DATA SECTION:
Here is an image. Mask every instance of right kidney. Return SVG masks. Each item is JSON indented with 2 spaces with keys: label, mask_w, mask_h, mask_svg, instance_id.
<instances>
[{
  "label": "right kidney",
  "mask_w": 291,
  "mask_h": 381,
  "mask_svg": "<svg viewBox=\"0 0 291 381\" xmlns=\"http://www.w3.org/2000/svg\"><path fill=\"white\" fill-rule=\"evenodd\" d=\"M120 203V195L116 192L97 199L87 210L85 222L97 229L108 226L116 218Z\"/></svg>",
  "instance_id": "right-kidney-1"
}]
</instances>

SET PROBLEM: Set out every line of the material above as a Markdown table with the columns "No." and "Text", numbering each line and skipping any blank lines.

TASK RESULT:
| No. | Text |
|---|---|
| 1 | Here is an image. Mask every instance of right kidney. Return SVG masks. Each item is JSON indented with 2 spaces with keys: label, mask_w, mask_h, mask_svg, instance_id. |
| 2 | <instances> |
| 3 | [{ |
| 4 |   "label": "right kidney", |
| 5 |   "mask_w": 291, |
| 6 |   "mask_h": 381, |
| 7 |   "mask_svg": "<svg viewBox=\"0 0 291 381\" xmlns=\"http://www.w3.org/2000/svg\"><path fill=\"white\" fill-rule=\"evenodd\" d=\"M120 203V195L116 192L97 199L87 210L85 222L97 229L108 226L116 218Z\"/></svg>", |
| 8 |   "instance_id": "right-kidney-1" |
| 9 | }] |
| 10 | </instances> |